New school powers ‘deny kids justice’
SCHOOL principals will be able to find out if a student has been charged with a criminal offence when deciding whether to expel or suspend them under proposed changes before a parliamentary committee.
Gympie lawyer Chris Anderson, of Jeffery Cuddihy and Joyce, has expressed concerns that the changes would deny children of natural justice.
Under the proposed legislation changes, which will be part of a public hearing today, a school's chief executive or principal can ask the police commissioner if a student has been charged or convicted of an offence.
The police commissioner must provide this information.
The power will be given to principals to make suspension and exclusion decisions.

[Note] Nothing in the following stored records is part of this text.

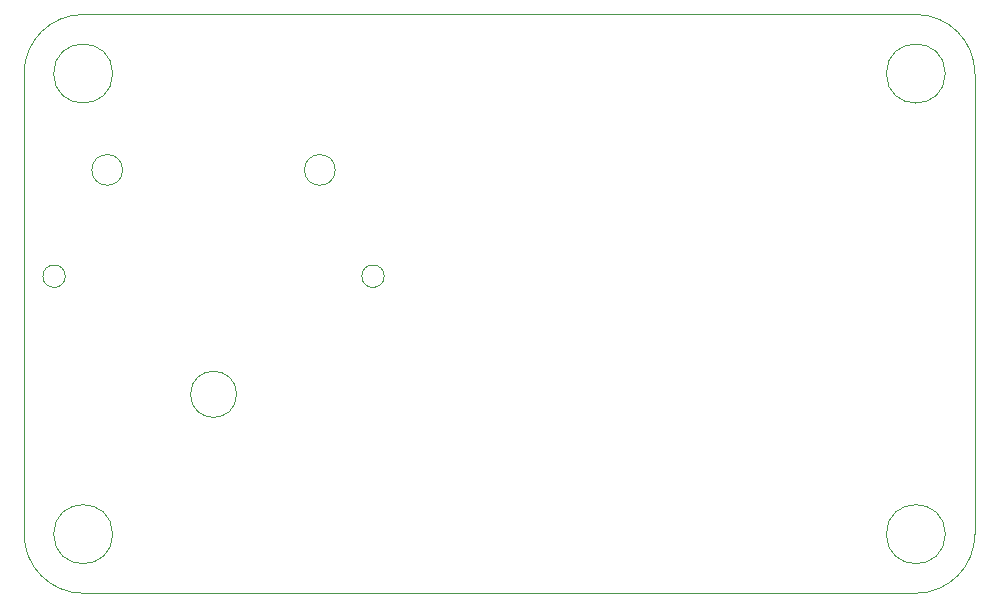
<source format=gbr>
%TF.GenerationSoftware,KiCad,Pcbnew,9.0.6*%
%TF.CreationDate,2026-02-28T12:54:14-08:00*%
%TF.ProjectId,display,64697370-6c61-4792-9e6b-696361645f70,rev?*%
%TF.SameCoordinates,Original*%
%TF.FileFunction,Profile,NP*%
%FSLAX46Y46*%
G04 Gerber Fmt 4.6, Leading zero omitted, Abs format (unit mm)*
G04 Created by KiCad (PCBNEW 9.0.6) date 2026-02-28 12:54:14*
%MOMM*%
%LPD*%
G01*
G04 APERTURE LIST*
%TA.AperFunction,Profile*%
%ADD10C,0.050000*%
%TD*%
G04 APERTURE END LIST*
D10*
X92500000Y-117500000D02*
G75*
G02*
X87500000Y-117500000I-2500000J0D01*
G01*
X87500000Y-117500000D02*
G75*
G02*
X92500000Y-117500000I2500000J0D01*
G01*
X163000000Y-117500000D02*
G75*
G02*
X158000000Y-117500000I-2500000J0D01*
G01*
X158000000Y-117500000D02*
G75*
G02*
X163000000Y-117500000I2500000J0D01*
G01*
X163000000Y-78500000D02*
G75*
G02*
X158000000Y-78500000I-2500000J0D01*
G01*
X158000000Y-78500000D02*
G75*
G02*
X163000000Y-78500000I2500000J0D01*
G01*
X92500000Y-78500000D02*
G75*
G02*
X87500000Y-78500000I-2500000J0D01*
G01*
X87500000Y-78500000D02*
G75*
G02*
X92500000Y-78500000I2500000J0D01*
G01*
X85000000Y-78500000D02*
G75*
G02*
X90000000Y-73500000I5000000J0D01*
G01*
X90000000Y-122500000D02*
G75*
G02*
X85000000Y-117500000I0J5000000D01*
G01*
X165500000Y-117500000D02*
G75*
G02*
X160500000Y-122500000I-5000000J0D01*
G01*
X160500000Y-73500000D02*
G75*
G02*
X165500000Y-78500000I0J-5000000D01*
G01*
X85000000Y-117500000D02*
X85000000Y-78500000D01*
X160500000Y-122500000D02*
X90000000Y-122500000D01*
X90000000Y-73500000D02*
X160500000Y-73500000D01*
X165500000Y-78500000D02*
X165500000Y-117500000D01*
%TO.C,M1*%
X115490000Y-95660000D02*
G75*
G02*
X113590000Y-95660000I-950000J0D01*
G01*
X113590000Y-95660000D02*
G75*
G02*
X115490000Y-95660000I950000J0D01*
G01*
X111340000Y-86660000D02*
G75*
G02*
X108740000Y-86660000I-1300000J0D01*
G01*
X108740000Y-86660000D02*
G75*
G02*
X111340000Y-86660000I1300000J0D01*
G01*
X102990000Y-105660000D02*
G75*
G02*
X99090000Y-105660000I-1950000J0D01*
G01*
X99090000Y-105660000D02*
G75*
G02*
X102990000Y-105660000I1950000J0D01*
G01*
X93340000Y-86660000D02*
G75*
G02*
X90740000Y-86660000I-1300000J0D01*
G01*
X90740000Y-86660000D02*
G75*
G02*
X93340000Y-86660000I1300000J0D01*
G01*
X88490000Y-95660000D02*
G75*
G02*
X86590000Y-95660000I-950000J0D01*
G01*
X86590000Y-95660000D02*
G75*
G02*
X88490000Y-95660000I950000J0D01*
G01*
%TD*%
M02*

</source>
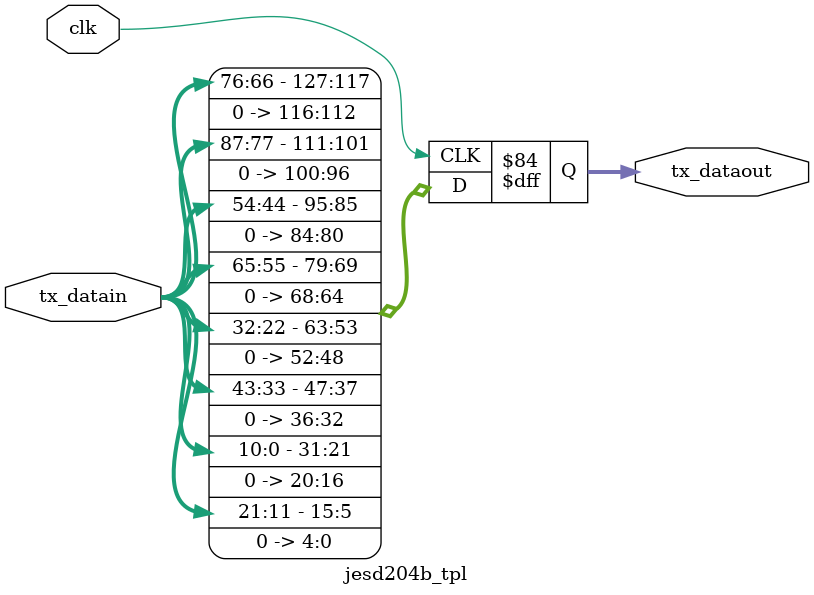
<source format=v>
`timescale 1ns / 1ps


module jesd204b_tpl #(
	/* Parameters declaration */
	parameter LANES = 4,		// Number of lanes in the link
	parameter CONVERTERS = 8,	// Number of converters
	parameter RESOLUTION = 11,	// Converter resolution
	parameter CONTROL = 2, 		// Number of control bit
	parameter SAMPLE_SIZE = 16,	// Number of bits per sample
	parameter SAMPLES = 1 		// Number of samples per frame
	) (
	/* Input, output declaration 
		Input: Converter 0 with resolution 11 will be tx_datain[10:0]
		Output: Lane 0 with 4 octets will be tx_dataout[31:0]
		        starting at Octet 0 [31:24] -> Octet 4 [7:0]          */
    input clk,
	input [SAMPLES*CONVERTERS*RESOLUTION-1:0] tx_datain,
	output reg [SAMPLES*CONVERTERS*SAMPLE_SIZE-1:0] tx_dataout
	);
	
    /* Parameters calculation */
    localparam TAILS = SAMPLE_SIZE - RESOLUTION - CONTROL;                  // Number of tail bits
    localparam OCTETS = (CONVERTERS * SAMPLES * SAMPLE_SIZE) / (8 * LANES); // Number of octets per frame per lane
	
	/* Actual mapping of the transport layer */ 
	integer i, j, k;   // represent lane index, octet index, converter index
	always @(posedge clk) begin 
	   k = 0;
        // Looping for each lane
		for (i = 0; i < LANES; i = i+1) begin
            // Looping for every 2 octets 
			for (j = OCTETS; j > 0; j = j-2) begin
                // Octet 0 or 2
                tx_dataout[i*8*OCTETS+(j-1)*8 +: 8] = tx_datain[k*RESOLUTION+RESOLUTION-8 +: 8];
                // Octet 1 or 3
                tx_dataout[i*8*OCTETS+(j-2)*8 +: 8] = tx_datain[k*RESOLUTION +: RESOLUTION-8] << (CONTROL+TAILS);	
                // Next converter index
                k = k + 1;	
			end
		end
	end
	
endmodule	

</source>
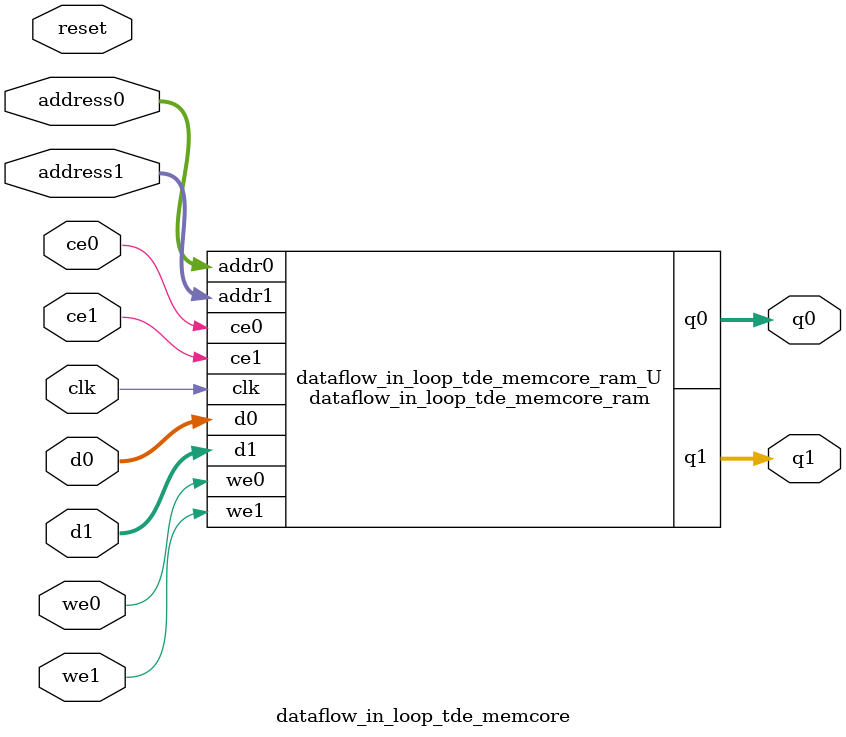
<source format=v>

`timescale 1 ns / 1 ps
module dataflow_in_loop_tde_memcore_ram (addr0, ce0, d0, we0, q0, addr1, ce1, d1, we1, q1,  clk);

parameter DWIDTH = 32;
parameter AWIDTH = 2;
parameter MEM_SIZE = 4;

input[AWIDTH-1:0] addr0;
input ce0;
input[DWIDTH-1:0] d0;
input we0;
output reg[DWIDTH-1:0] q0;
input[AWIDTH-1:0] addr1;
input ce1;
input[DWIDTH-1:0] d1;
input we1;
output reg[DWIDTH-1:0] q1;
input clk;

(* ram_style = "distributed" *)reg [DWIDTH-1:0] ram[0:MEM_SIZE-1];




always @(posedge clk)  
begin 
    if (ce0) 
    begin
        if (we0) 
        begin 
            ram[addr0] <= d0; 
            q0 <= d0;
        end 
        else 
            q0 <= ram[addr0];
    end
end


always @(posedge clk)  
begin 
    if (ce1) 
    begin
        if (we1) 
        begin 
            ram[addr1] <= d1; 
            q1 <= d1;
        end 
        else 
            q1 <= ram[addr1];
    end
end


endmodule


`timescale 1 ns / 1 ps
module dataflow_in_loop_tde_memcore(
    reset,
    clk,
    address0,
    ce0,
    we0,
    d0,
    q0,
    address1,
    ce1,
    we1,
    d1,
    q1);

parameter DataWidth = 32'd32;
parameter AddressRange = 32'd4;
parameter AddressWidth = 32'd2;
input reset;
input clk;
input[AddressWidth - 1:0] address0;
input ce0;
input we0;
input[DataWidth - 1:0] d0;
output[DataWidth - 1:0] q0;
input[AddressWidth - 1:0] address1;
input ce1;
input we1;
input[DataWidth - 1:0] d1;
output[DataWidth - 1:0] q1;



dataflow_in_loop_tde_memcore_ram dataflow_in_loop_tde_memcore_ram_U(
    .clk( clk ),
    .addr0( address0 ),
    .ce0( ce0 ),
    .d0( d0 ),
    .we0( we0 ),
    .q0( q0 ),
    .addr1( address1 ),
    .ce1( ce1 ),
    .d1( d1 ),
    .we1( we1 ),
    .q1( q1 ));

endmodule


</source>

Mr Anderson agreed with the Queensland Law Society's objection to the proposal, which stated a principal's decision to expel or suspend a student could be based on behaviour outside the school.
He said it should be up to the court.
"I thought if a court made a determination in relation to whether a school had that information that would be appropriate," Mr Anderson said.
"But if the schools can simply get the information, and it is an unproven allegation - that is a bit of a concern. Most of them will be children after all."
He said the move would mean schools would have the power, not police.
"My main concern is that principals could exclude people from school on mere allegation alone," Mr Anderson said.
QLS president Ian Brown, in a submission to the parliamentary committee, said "the presumption of innocence until proven guilty" ideals would be ditched.
"A suspension or exclusion can adversely affect the student, especially if a charge is later dropped or the student is not convicted," he said.
If a student was expelled pending a court outcome, they also would not be allowed to attend another school, Mr Brown said.
Acting Education Minister Ian Walker said the Queensland Government's first priority was safety of all students.
He said a principal could only suspend a student under this legislation if the student had been charged with or convicted of a serious offence, or any offence where it would not be appropriate for the student to attend the school while the charge was pending.
Mr Walker also said it would not apply for students enrolling at a school.
Queensland Secondary Principals' Association's Andrew Peirpoint said the debate around principals accessing students' criminal history was not new.
He said school principals needed to know what they had before them so they could put the right programs in place to protect everybody, including the student.
"We'll let the legal profession sort out the issues around that and we will dutifully enact what we're asked to enact," he said.
He said principals would apply for this information because a duty of care sat heavily on a principal's shoulders.